The Cure


Schon am frühen Nachmittag lungern bleichgesichtige, schwarzweiß gekleidete Robert Smith-Verschnitte männlichen und weiblichen Geschlechts herum und lauern darauf, ihr Idol zu Gesicht zu bekommen oder wenigstens noch ein zurückgegebenes Ticket für die Show zu ergattern. Viele der Ticketlosen stehen noch Stunden später an derselben Stelle — sichtlich entmutigt. Ein Cure-Fan gibt eben nicht so schnell seine Karten zurück.

In der Halle harren 17000 Glückliehe der Dinge, die da kommen mögen. Ein Donnerschlag ertönt,— und über dem vorderen Bühnenrand entrollt sich eine Leinwand mit der Abbildung eines scharlachroten Mundes — das Motiv des letzten Albumcovers. Der überdimensionale Kußmund dient zur Einstimmung auf „The Kiss“, mit dem Robert und seine Exzentriker ihren Einstand geben.

Schlag auf Schlag folgen brandneue Songs — und The Cure tauchen ihr Publikum in ein Wechselbad der Stile — mal hypnotisch und etwas depressiv mit „Torture“, dann wieder funkig mit „Hot, Hot, Hot“. Zwischendurch immer wieder betagte Knüller, etwa „Love Cats“ oder „Charlotte Sometimes“. die alle, wie auch die ganz alten aus der Prä-Pop Ära der Band, ausnahmslos mitgesungen werden. Kein Wunder, denn nicht nur der Sound ist exzellent — dank der Mega-Anlage. die sich The Cure von Pink Floyd ausgeliehen haben —, die Gruppe klingt jetzt live auch sehr viel frischer, druckvoller und harmonischer als früher.

Robert hält dafür im Gespräch am Tag darauf auch eine plausible Erklärung parat: „Wir verstehen uns jetzt privat besser als je zuvor, und das wirkt sich natürlich auch auf die Zusammenarbeit auf der Bühne aus.“ Hinzu kommt, daß sich die Cure als Konzert-Verstärkung John MacDonald. den Ex-Keyboarder der Psychedelic Fürs, geholt haben. Er entlastet indirekt auch Robert — und der singt neuerdings sogar richtig.

Daß Robert stimmlich so gut durchhält, liegt wohl auch daran, daß er sich mit Bewegungen auf der Bühne extrem zurückhält. Nur ab und zu schlurft er zum Bühnenrand, um sich schwerfällig zum Publikum zu beugen.
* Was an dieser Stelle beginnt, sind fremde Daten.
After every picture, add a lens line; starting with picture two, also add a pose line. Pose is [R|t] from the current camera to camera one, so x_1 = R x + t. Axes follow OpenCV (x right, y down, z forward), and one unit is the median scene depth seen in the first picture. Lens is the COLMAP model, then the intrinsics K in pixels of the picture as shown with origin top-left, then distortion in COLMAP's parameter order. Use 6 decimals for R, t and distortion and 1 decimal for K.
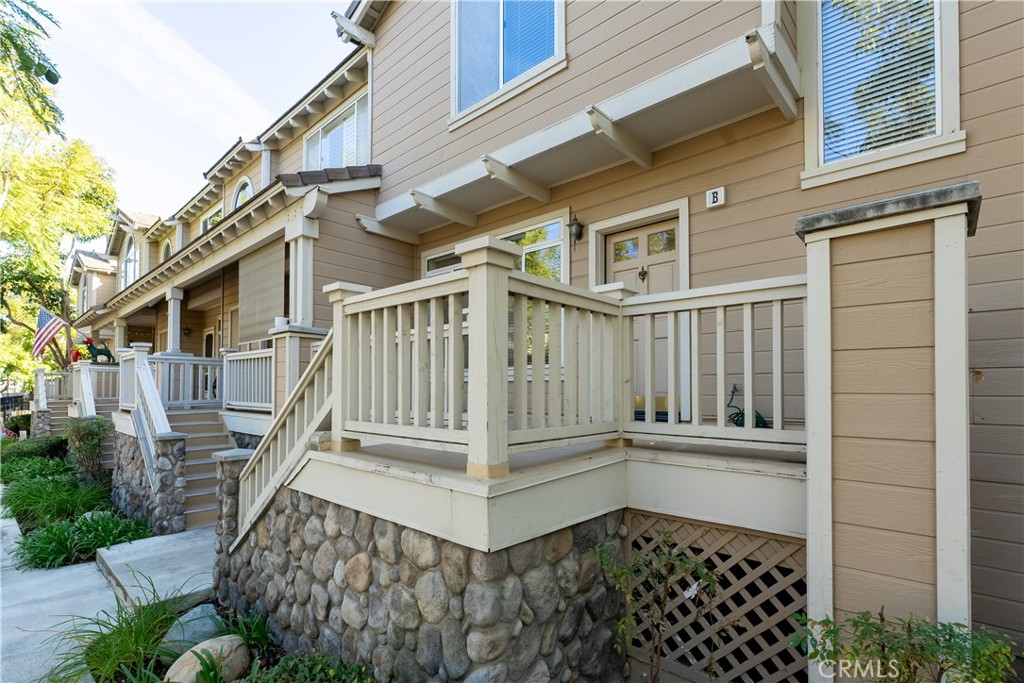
lens RADIAL K [[475.4, 0, 516.8], [0, 475.4, 379.1], [0, 0, 1]] dist [-0.000507, 0.000024]
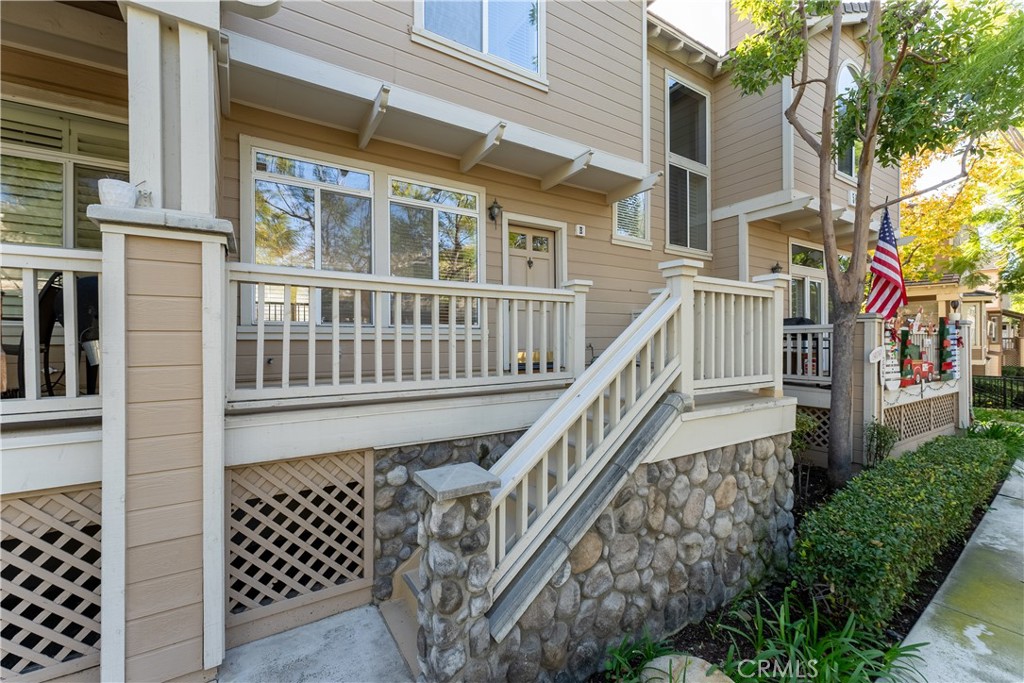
lens RADIAL K [[414.5, 0, 509.8], [0, 414.5, 339.4], [0, 0, 1]] dist [0.002008, 0.000101]
pose [[0.282981, -0.005290, 0.959111, -0.892793], [-0.019723, 0.999741, 0.011334, -0.010773], [-0.958923, -0.022124, 0.282803, 0.700862]]
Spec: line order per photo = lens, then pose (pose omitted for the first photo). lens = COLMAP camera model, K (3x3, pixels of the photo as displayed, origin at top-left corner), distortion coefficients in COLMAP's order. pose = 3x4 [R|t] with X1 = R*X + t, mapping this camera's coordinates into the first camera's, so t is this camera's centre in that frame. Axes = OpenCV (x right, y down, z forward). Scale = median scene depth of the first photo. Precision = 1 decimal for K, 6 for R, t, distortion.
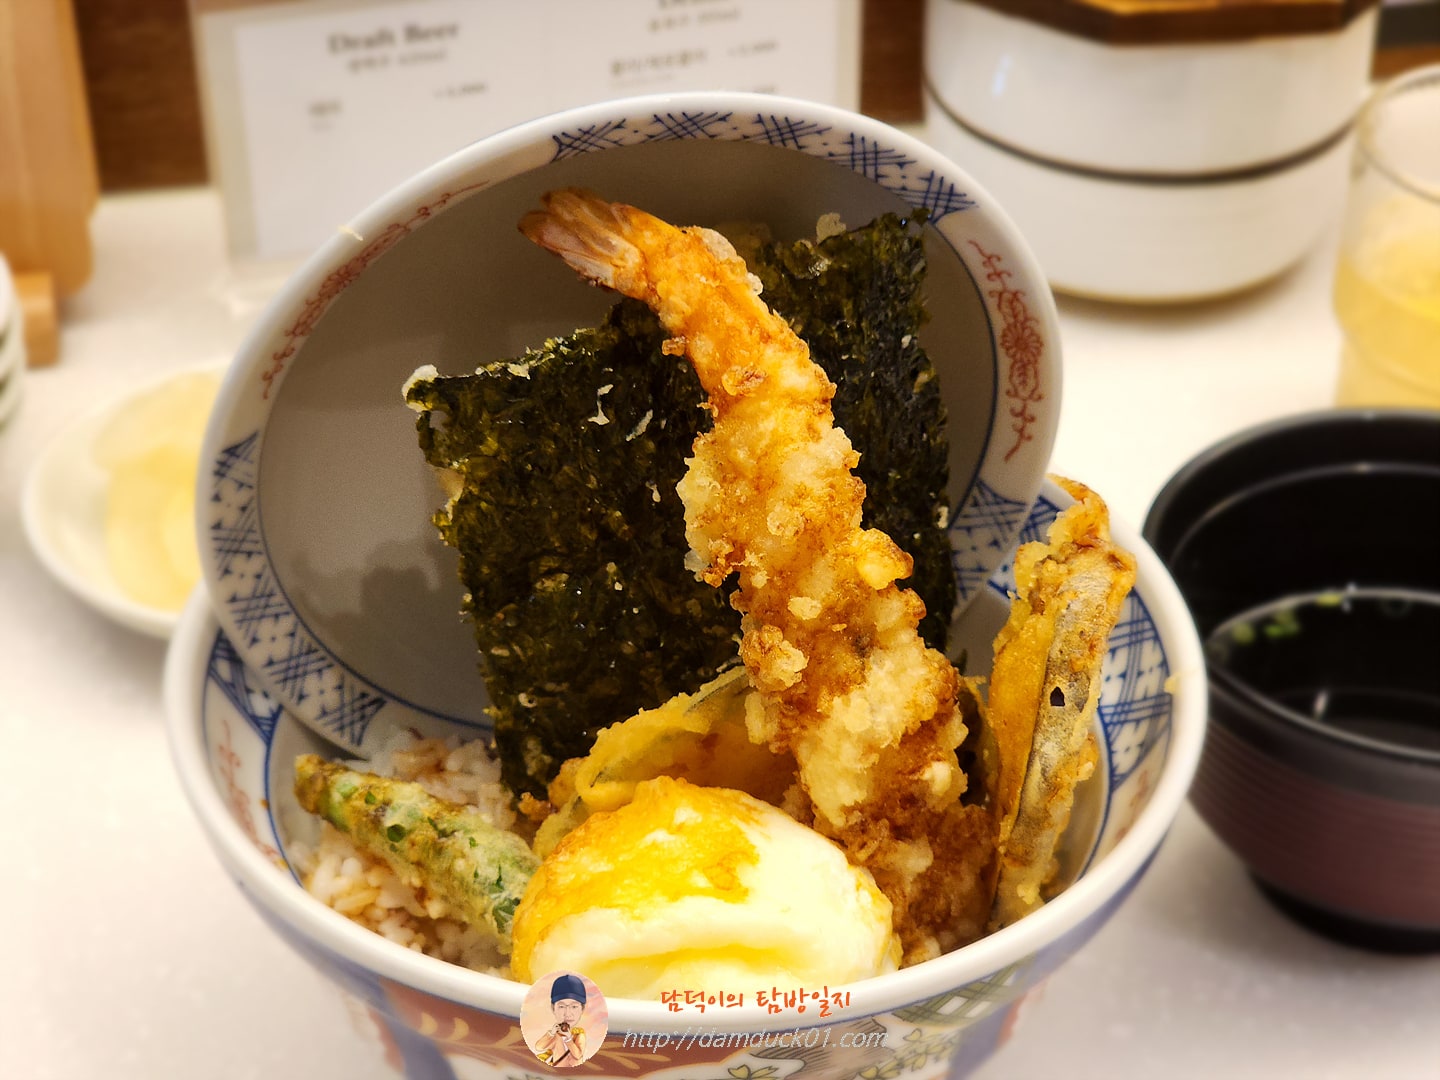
lens RADIAL K [[2944.3, 0, 720.0], [0, 2944.3, 540.0], [0, 0, 1]] dist [-0.643390, 9.318814]
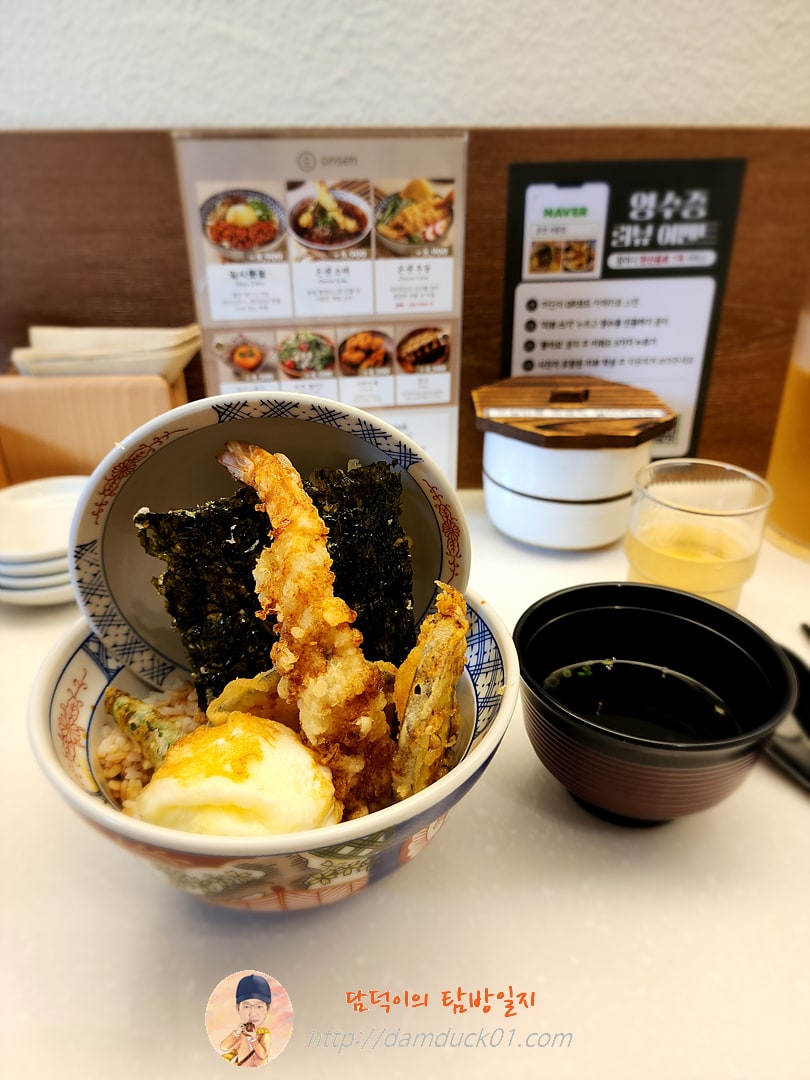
lens RADIAL K [[753.6, 0, 405.0], [0, 753.6, 540.0], [0, 0, 1]] dist [0.037216, -0.041363]
pose [[0.987803, 0.063673, -0.142095, 0.164135], [-0.082687, 0.987769, -0.132193, 0.021327], [0.131940, 0.142330, 0.980986, 0.463766]]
Die Lightshow ist sparsam, aber effektiv. Die Bühne ist — passend zur Musik und Kleidung der Musiker — in dunklem Licht gehalten. Giftgrüne, pinkfarbene und blutrote Scheinwerfer hüllen die Sechs in genau abgezirkelte Lichtkegel oder strahlen sie von hinten an.

Als die Zuschauer nach gut zwei Stunden und drei Zugaben-Sets aus dem Madison Square Garden strömen, fällt auf, daß die Zusammensetzung im Unterschied zu früheren Tourneen sehr gemischt ist. Viele der Kids im durchgeistigten Bleich-Look oder in edler Beach Party-Montur hätte man auch am Abend zuvor beim Madonna-Konzert in New Jersey treffen können.